2004年6月26日、倒壊ていお−さんが購入した「塗箱祭ずし」。貴重な画像ありがとうございました。以下はコメントです。
「福山ばら寿司のイクラが?というのがありましたが、これもイクラ入りです。素材にこだわったとありましたが、入れ物にこだわっているがウエイト高いように思えました。」とコメントしていただきました。
容器へのこだわりもそうですが、「桃太郎祭ずし」に比べてしゃこの酢漬けやイクラの醤油漬けが入っていると言うところがグレードアップなんでしょうね。」
下は2004年10月31日購入のものです。塗り箱はプラスチック製。いろんな具が入っていて、まさに「祭」の賑やかさをもった駅弁。
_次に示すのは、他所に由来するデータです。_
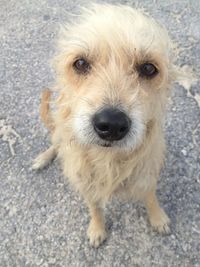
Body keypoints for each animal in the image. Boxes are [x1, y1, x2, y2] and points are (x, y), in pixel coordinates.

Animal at [32, 3, 177, 249]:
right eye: (80, 63)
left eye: (149, 68)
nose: (111, 124)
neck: (109, 159)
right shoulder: (85, 182)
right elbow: (94, 207)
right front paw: (97, 229)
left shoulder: (147, 171)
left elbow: (150, 196)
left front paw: (158, 218)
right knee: (56, 144)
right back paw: (44, 157)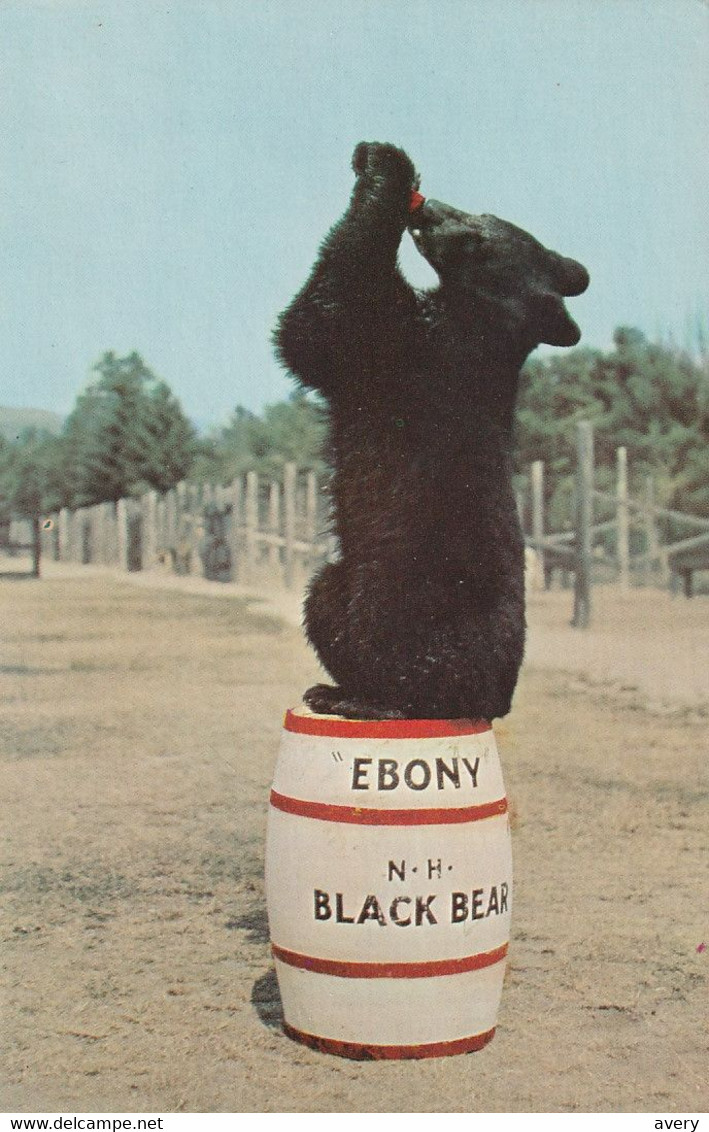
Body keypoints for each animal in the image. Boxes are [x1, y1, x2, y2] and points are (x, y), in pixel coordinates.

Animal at [272, 143, 588, 724]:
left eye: (476, 238)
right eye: (483, 212)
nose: (429, 209)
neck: (484, 323)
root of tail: (497, 698)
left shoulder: (413, 351)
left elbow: (330, 317)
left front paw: (385, 168)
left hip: (412, 589)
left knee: (403, 657)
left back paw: (373, 702)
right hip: (349, 579)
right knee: (325, 599)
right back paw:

下は2007年7月30日、「サンライズ出雲」の車内で食べたもの。瀬戸内海の海の幸が満載。潮の香りがしてきそうな、伝統的な岡山の名物駅弁は、一口食べると「岡山に来たんだなあ」と思わせてくれます。
時代が移ろってもその土地に根を生やしているので、決して揺るぎないし変わらない駅弁の1つ、岡山駅「祭ずし」。「流行」ばかりが取り上げられる駅弁界にあって「不易」の駅弁と言えます。
保存のきく「寿司」という特性を生かし、富山駅「ますのすし」のように駅弁を超えたその土地の「名物土産」になる日も、きっと近いのだろうと思います。